BLOC DE TEXTE
Ce fantasme de possession de l’autre sexe, le garçon le met en doute en grandissant. Les premiers mois sont symbiotiques, mais le stade d’opposition anale et d’affirmation de soi génèrent des difficultés d’acquisition de son indépendance. Cette mère se trouve dans l’impossibilité de renoncer au seul mâle qu’elle n’ait jamais eu à elle. Elle le prend au piège de l’amour, l’acculant à la terreur de la domination féminine ou à l’infantilisation. Se défaire de la personne qu’on aime le plus n’est pas facile.
La formation des couples, leur longévité, leur qualité sont empreintes de la relation mère/fils. Se dégagent des figures maternelles qui caractérisent l’avenir amoureux de l’homme.
- L’admirative ayant pour unique but la mise sur orbite d’un être idéal, adulé, unique, exceptionnel destiné à combler ses attentes, mérite une épouse qui ne saurait être en-deçà de ses ambitions. L’image imprimée de la perfection, oriente le choix d’une femme non seulement à la hauteur mais dont l’abnégation et la dévotion assureront le continuum. Femmes fortes, indépendantes, séductrices, s’abstenir. La quête incessante des qualités requises, enferme dans une solitude tissée de déceptions.
- La possessive dont l’anxiété prolonge le lien, surprotège en permanence dans le besoin de soustraire le fils aux dangers matériels et affectifs. L’alimentation occupe une grande place, annihilant l’indépendance, le tenant par le ventre. L’homme aux émotions contenues, s’exprime peu sur l’attitude qui consiste à déjeuner dans la maison de sa mère, laissant vide la chaise à la table de son épouse ou arrive radieux, posant dans sa salle à manger la gamelle maternelle que l’épouse refuse de partager. Parfois, les enfants goûtent à ces mets dignes d’une grande cheffe, selon leur père. Incapable de couper le cordon ombilical, la dévotion oblige de contacter mariage avec celle qui plaît, adoptée par la mère. Intrusion, contrôle, avis non demandé, sont les tenants de l’infantilisation. Aucune échappatoire n’est possible.

EXTRAITS DE DONNÉES
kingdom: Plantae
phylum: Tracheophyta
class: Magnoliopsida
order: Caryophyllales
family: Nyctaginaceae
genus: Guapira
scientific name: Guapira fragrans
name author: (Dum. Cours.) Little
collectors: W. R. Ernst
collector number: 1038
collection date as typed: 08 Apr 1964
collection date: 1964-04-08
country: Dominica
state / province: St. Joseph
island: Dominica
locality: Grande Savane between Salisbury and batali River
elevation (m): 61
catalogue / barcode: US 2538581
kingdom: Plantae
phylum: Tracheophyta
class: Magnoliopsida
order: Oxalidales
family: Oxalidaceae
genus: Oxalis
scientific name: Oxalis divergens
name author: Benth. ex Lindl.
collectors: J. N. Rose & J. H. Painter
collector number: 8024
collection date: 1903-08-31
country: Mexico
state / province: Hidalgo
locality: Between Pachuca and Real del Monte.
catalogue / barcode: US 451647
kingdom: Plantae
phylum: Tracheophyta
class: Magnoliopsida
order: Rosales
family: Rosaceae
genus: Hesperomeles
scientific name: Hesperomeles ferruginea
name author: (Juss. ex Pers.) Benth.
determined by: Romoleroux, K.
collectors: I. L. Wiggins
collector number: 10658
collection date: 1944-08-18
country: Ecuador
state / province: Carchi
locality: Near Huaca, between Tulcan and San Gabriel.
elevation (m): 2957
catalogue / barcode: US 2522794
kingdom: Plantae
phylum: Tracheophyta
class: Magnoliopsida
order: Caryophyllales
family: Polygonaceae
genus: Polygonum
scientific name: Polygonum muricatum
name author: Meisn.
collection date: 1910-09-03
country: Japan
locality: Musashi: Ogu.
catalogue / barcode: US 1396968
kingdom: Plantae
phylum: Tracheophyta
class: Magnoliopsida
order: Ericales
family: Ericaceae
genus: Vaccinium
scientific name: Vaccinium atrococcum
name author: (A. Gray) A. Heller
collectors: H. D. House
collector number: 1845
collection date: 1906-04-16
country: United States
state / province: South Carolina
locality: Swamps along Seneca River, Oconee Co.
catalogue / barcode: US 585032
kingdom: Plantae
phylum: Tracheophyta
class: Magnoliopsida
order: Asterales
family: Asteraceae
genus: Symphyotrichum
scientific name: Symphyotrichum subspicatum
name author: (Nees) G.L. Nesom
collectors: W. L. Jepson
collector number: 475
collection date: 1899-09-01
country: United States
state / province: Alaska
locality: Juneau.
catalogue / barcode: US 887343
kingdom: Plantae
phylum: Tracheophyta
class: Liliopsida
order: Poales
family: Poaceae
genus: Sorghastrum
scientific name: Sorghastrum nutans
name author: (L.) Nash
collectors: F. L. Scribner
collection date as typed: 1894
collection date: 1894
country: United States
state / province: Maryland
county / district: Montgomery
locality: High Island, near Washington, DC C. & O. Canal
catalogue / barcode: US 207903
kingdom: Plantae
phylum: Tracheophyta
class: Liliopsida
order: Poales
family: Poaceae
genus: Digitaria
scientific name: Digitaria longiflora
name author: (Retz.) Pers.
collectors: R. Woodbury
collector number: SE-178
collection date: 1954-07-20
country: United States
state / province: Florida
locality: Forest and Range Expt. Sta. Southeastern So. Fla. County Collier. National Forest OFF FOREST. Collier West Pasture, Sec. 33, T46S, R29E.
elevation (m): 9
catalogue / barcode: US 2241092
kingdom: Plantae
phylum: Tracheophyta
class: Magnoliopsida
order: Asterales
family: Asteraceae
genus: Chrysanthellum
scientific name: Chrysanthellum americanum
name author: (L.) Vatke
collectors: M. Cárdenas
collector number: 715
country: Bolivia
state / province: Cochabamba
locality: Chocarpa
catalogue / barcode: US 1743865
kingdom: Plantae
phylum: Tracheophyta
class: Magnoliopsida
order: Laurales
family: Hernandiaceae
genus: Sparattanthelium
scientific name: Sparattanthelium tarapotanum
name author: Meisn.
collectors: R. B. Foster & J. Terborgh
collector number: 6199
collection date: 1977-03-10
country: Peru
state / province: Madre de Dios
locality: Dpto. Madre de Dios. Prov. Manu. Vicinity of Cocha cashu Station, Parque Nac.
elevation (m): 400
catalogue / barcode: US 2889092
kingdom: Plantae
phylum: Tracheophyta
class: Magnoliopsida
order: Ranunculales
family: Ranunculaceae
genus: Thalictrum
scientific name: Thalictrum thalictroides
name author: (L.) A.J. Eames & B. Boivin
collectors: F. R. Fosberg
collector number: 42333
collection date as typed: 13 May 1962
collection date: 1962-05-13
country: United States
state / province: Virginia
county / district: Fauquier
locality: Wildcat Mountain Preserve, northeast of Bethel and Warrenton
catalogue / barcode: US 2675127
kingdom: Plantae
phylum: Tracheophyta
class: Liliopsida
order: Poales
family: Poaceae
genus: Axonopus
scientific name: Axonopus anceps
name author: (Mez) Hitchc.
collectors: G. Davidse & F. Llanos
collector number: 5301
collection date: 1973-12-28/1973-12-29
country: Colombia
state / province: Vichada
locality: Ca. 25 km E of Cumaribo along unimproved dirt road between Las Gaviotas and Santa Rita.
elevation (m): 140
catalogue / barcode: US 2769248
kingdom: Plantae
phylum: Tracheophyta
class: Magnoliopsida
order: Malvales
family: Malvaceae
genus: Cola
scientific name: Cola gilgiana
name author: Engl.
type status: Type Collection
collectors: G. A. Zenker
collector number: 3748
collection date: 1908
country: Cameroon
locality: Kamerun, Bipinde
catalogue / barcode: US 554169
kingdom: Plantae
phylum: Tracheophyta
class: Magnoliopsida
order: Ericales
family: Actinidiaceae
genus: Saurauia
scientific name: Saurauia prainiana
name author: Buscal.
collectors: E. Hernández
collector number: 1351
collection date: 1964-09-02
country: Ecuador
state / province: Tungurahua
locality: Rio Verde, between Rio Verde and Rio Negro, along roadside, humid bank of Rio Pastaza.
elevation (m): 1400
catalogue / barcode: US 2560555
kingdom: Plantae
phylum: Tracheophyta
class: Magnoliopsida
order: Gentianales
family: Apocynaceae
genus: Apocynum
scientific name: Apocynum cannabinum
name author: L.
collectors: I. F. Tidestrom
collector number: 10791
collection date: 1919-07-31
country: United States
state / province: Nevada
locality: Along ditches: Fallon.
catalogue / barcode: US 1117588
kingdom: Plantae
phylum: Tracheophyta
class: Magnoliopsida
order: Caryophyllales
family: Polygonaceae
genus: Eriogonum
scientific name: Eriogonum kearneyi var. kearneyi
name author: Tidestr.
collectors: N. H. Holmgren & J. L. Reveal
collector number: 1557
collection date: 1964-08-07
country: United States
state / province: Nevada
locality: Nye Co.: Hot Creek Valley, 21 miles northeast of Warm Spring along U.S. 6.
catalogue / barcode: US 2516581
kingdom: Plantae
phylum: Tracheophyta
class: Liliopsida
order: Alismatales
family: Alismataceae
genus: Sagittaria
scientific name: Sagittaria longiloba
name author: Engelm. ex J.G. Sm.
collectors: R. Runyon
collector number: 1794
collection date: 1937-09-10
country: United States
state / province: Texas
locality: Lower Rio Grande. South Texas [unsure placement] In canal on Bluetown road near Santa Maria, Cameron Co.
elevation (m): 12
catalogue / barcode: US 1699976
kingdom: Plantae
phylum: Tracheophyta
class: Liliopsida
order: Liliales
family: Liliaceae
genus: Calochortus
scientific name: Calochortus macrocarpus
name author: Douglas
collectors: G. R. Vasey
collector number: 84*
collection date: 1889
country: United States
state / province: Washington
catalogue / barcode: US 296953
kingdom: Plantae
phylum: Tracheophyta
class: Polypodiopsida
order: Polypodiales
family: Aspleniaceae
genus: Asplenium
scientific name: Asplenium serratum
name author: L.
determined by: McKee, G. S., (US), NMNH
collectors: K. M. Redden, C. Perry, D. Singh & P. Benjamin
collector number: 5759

CONSIGNE ÉCRITE
Répondez, s'il vous plaît, à ces questions sur le texte consacré à la relation mère/fils.
(a) Quel stade génère des difficultés d'acquisition de l'indépendance chez le garçon ?
(b) Quelles femmes sont invitées à s'abstenir dans le passage sur la mère admirative ?
(c) Qu'est-ce que l'homme de la mère possessive laisse vide à la table de son épouse ?

RÉPONSE ATTENDUE
(a) Le stade d'opposition anale et d'affirmation de soi.
(b) Les femmes fortes, indépendantes, séductrices.
(c) La chaise.